**EXERCISE**
Go through the listing below and repeat it exactly, dropping the pictures.

**COLLECTED MATERIAL**
[Start of Attachment]

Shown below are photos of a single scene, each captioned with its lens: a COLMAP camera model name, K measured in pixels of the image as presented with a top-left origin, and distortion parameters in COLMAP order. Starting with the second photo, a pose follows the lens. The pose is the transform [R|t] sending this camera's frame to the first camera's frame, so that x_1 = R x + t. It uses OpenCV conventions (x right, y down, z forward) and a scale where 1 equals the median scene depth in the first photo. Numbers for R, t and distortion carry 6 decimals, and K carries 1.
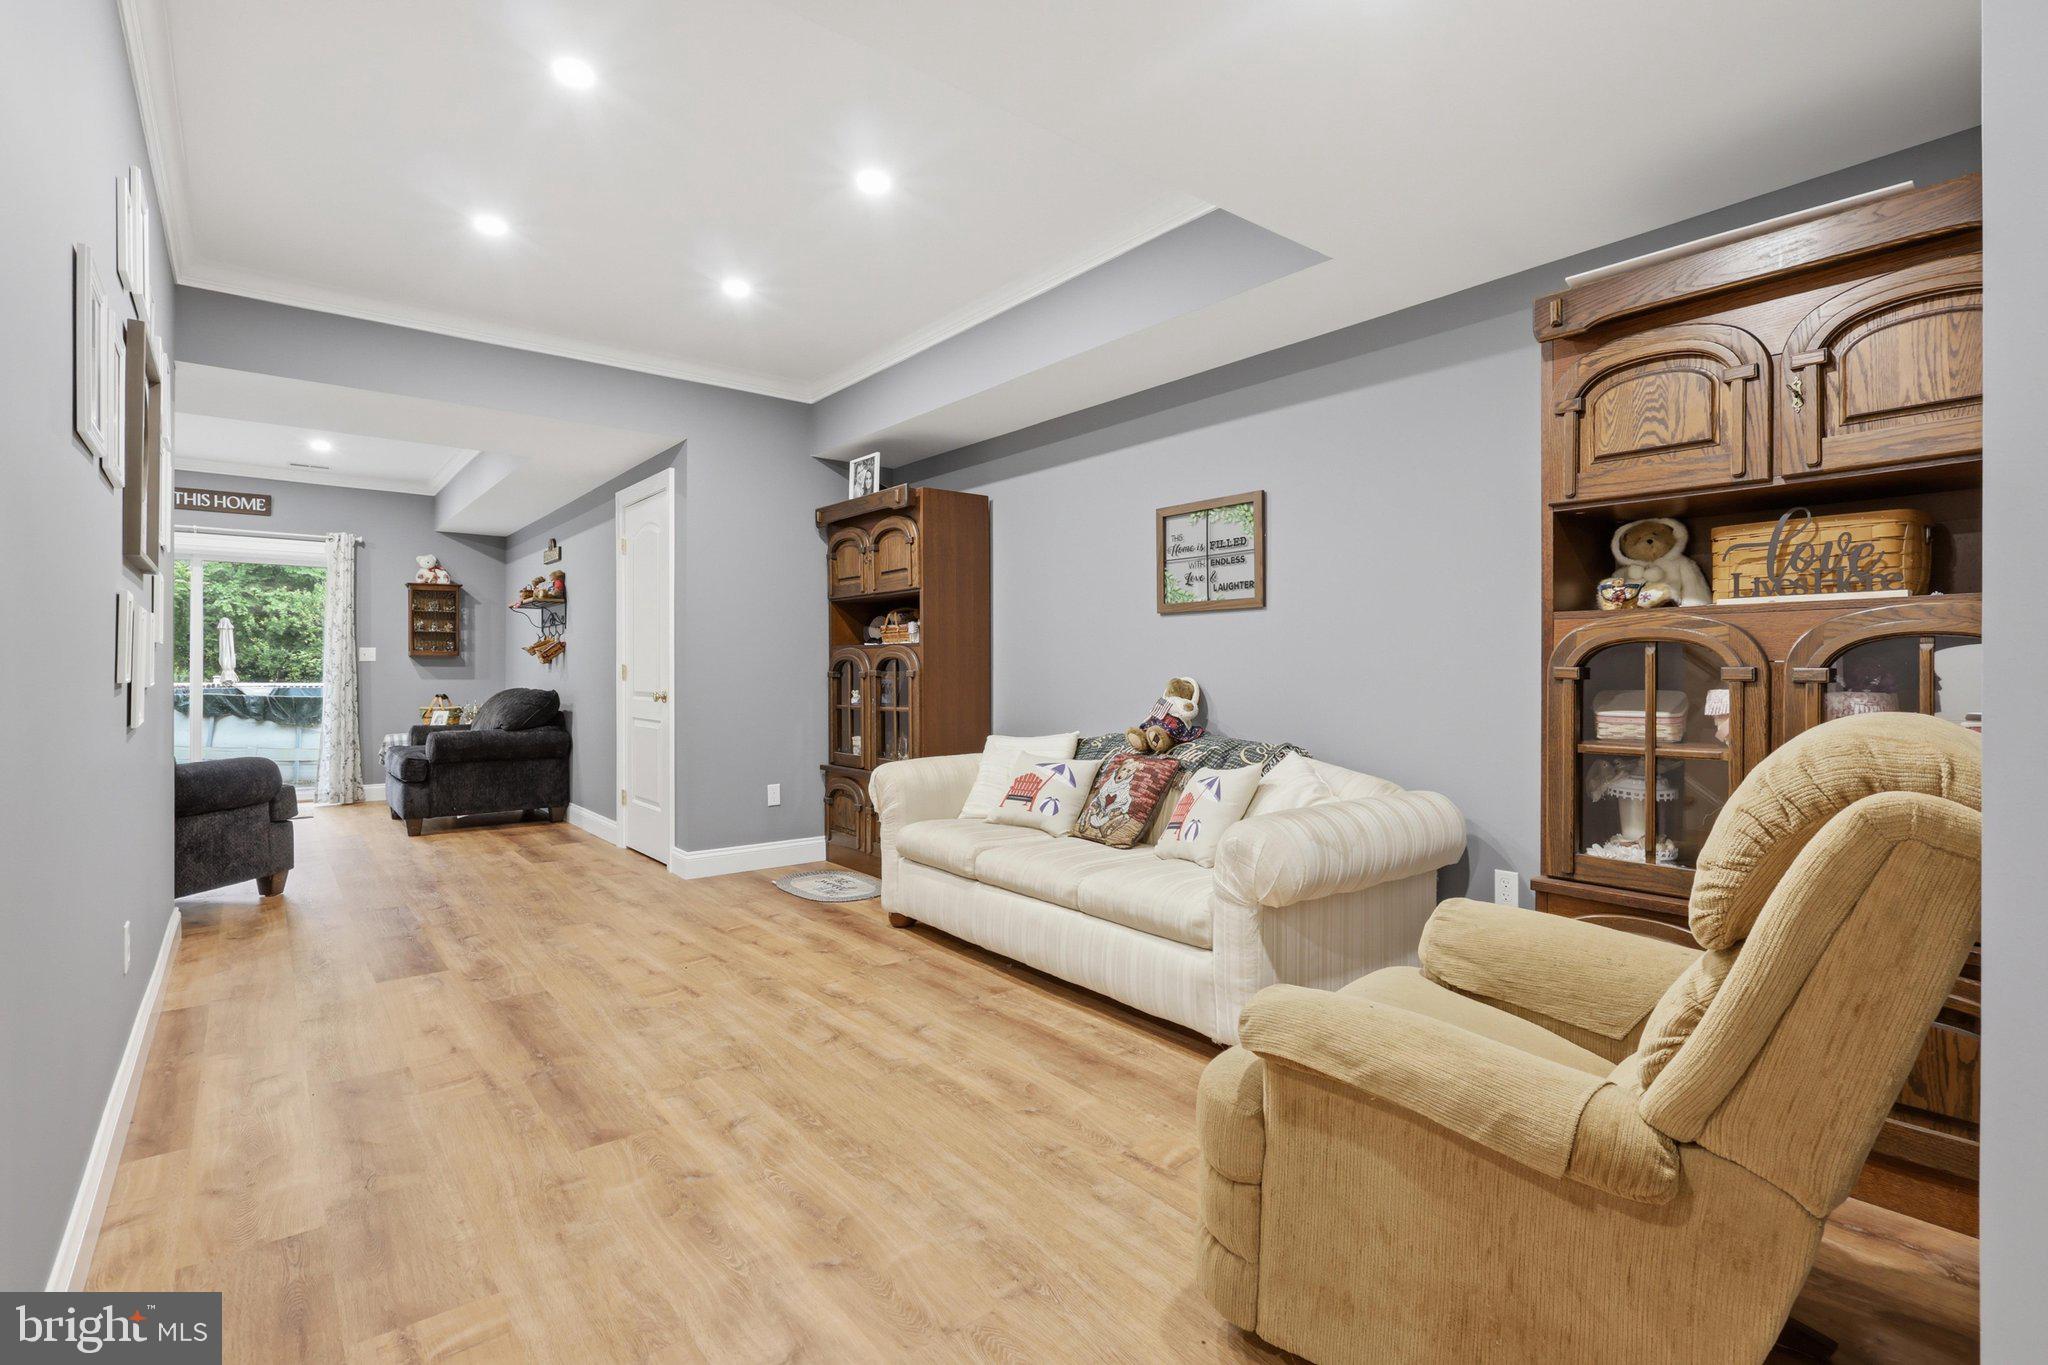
lens RADIAL K [[965.0, 0, 1018.7], [0, 965.0, 675.0], [0, 0, 1]] dist [-0.003591, 0.001355]
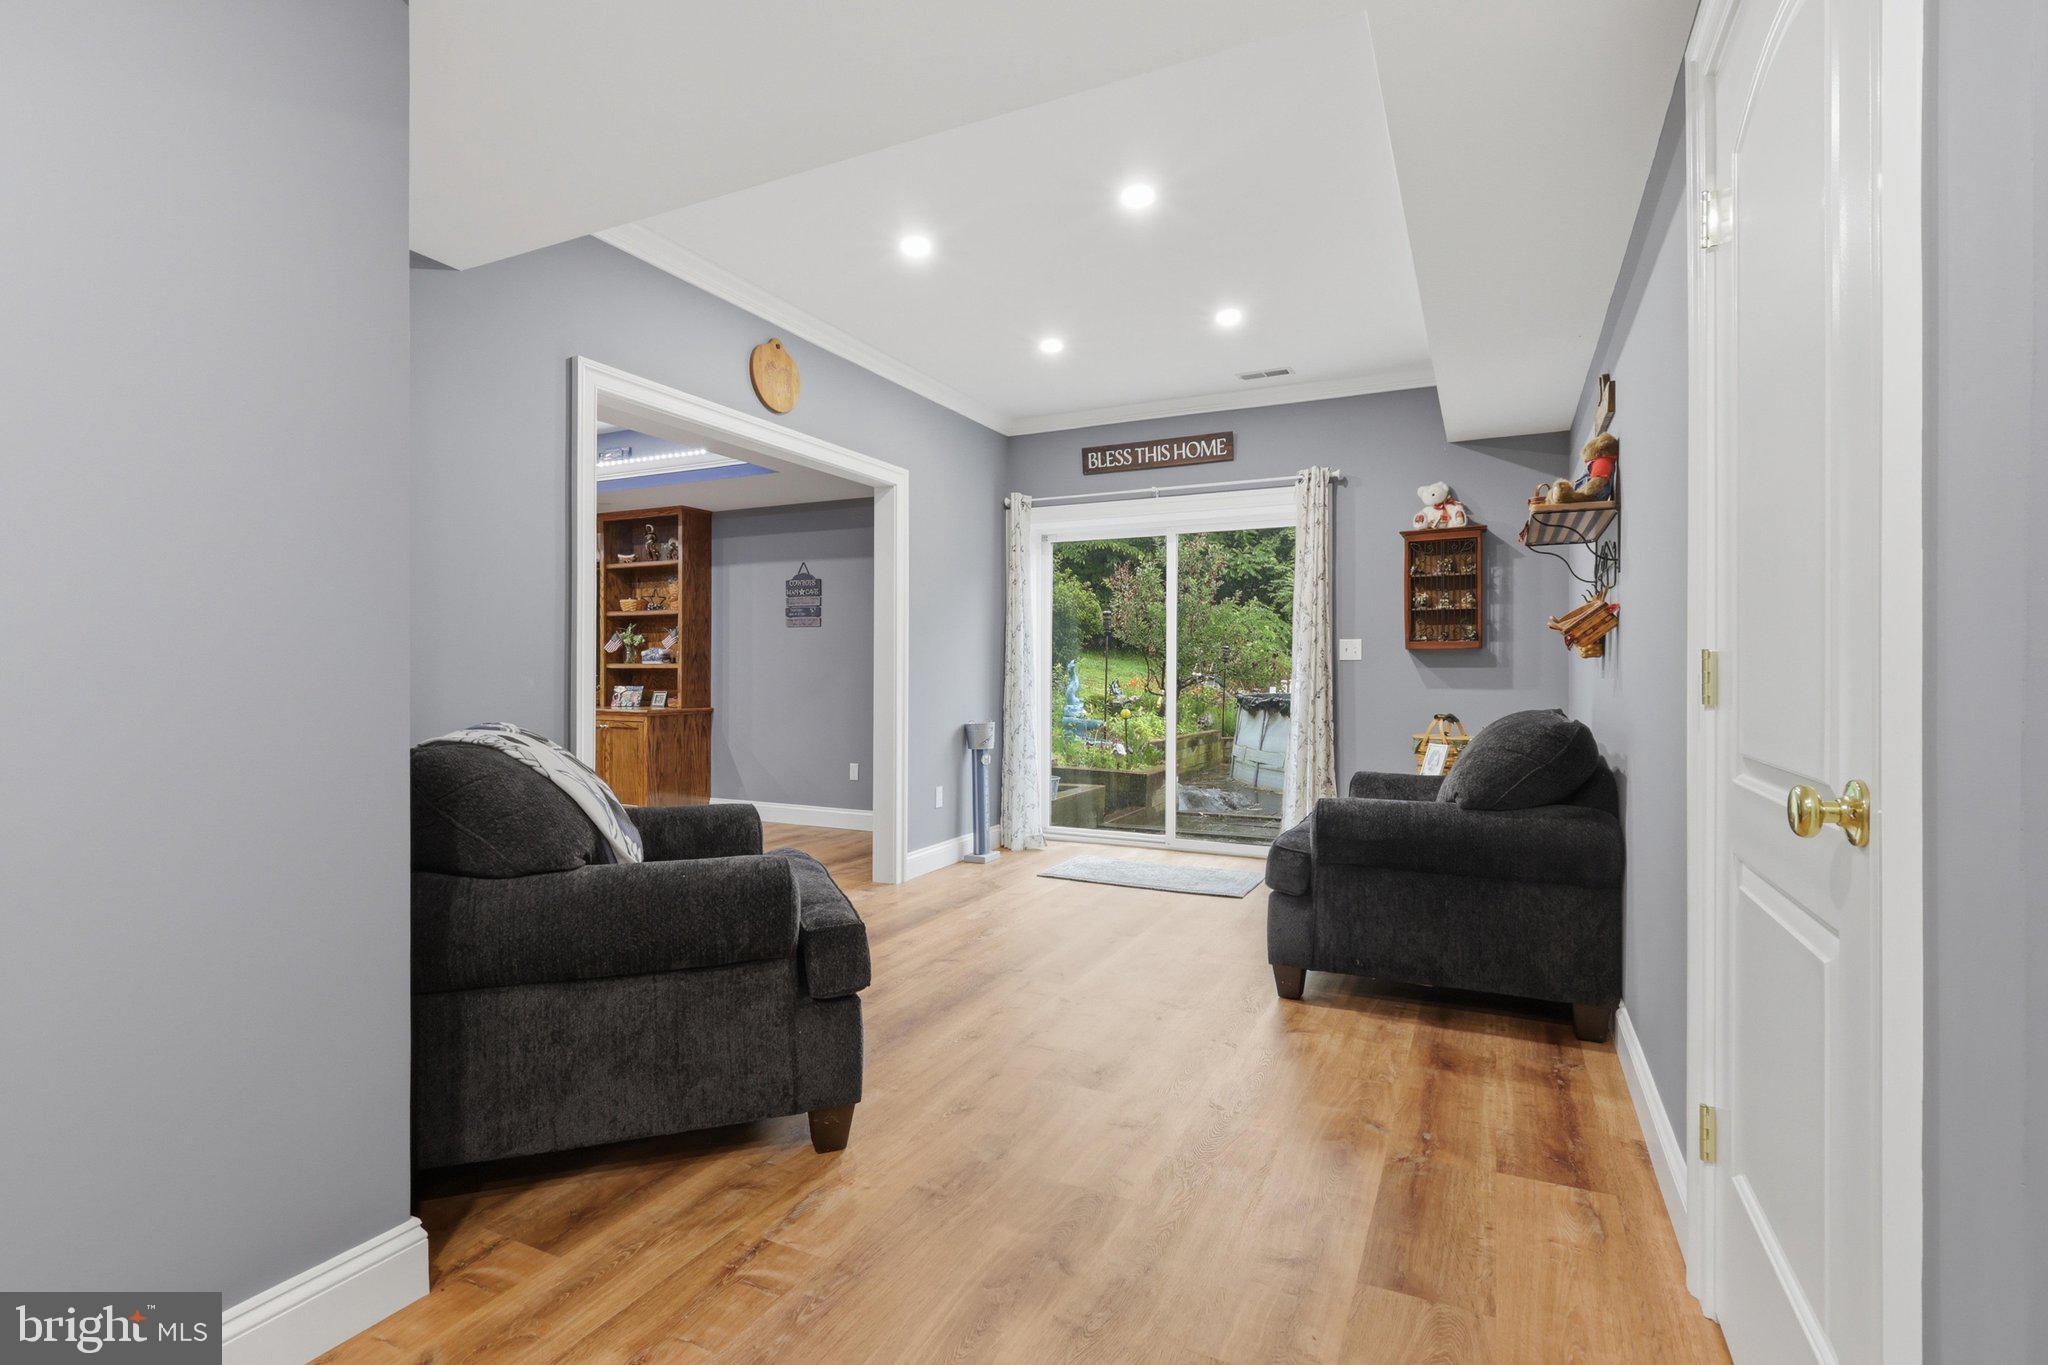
lens RADIAL K [[965.0, 0, 1015.9], [0, 965.0, 675.3], [0, 0, 1]] dist [-0.003591, 0.001355]
pose [[0.421965, 0.000491, -0.906612, -0.181216], [-0.003094, 0.999995, -0.000899, -0.002405], [0.906607, 0.003185, 0.421964, 0.525755]]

[End of Attachment]

**SOLUTION**
Shown below are photos of a single scene, each captioned with its lens: a COLMAP camera model name, K measured in pixels of the image as presented with a top-left origin, and distortion parameters in COLMAP order. Starting with the second photo, a pose follows the lens. The pose is the transform [R|t] sending this camera's frame to the first camera's frame, so that x_1 = R x + t. It uses OpenCV conventions (x right, y down, z forward) and a scale where 1 equals the median scene depth in the first photo. Numbers for R, t and distortion carry 6 decimals, and K carries 1.
lens RADIAL K [[965.0, 0, 1018.7], [0, 965.0, 675.0], [0, 0, 1]] dist [-0.003591, 0.001355]
lens RADIAL K [[965.0, 0, 1015.9], [0, 965.0, 675.3], [0, 0, 1]] dist [-0.003591, 0.001355]
pose [[0.421965, 0.000491, -0.906612, -0.181216], [-0.003094, 0.999995, -0.000899, -0.002405], [0.906607, 0.003185, 0.421964, 0.525755]]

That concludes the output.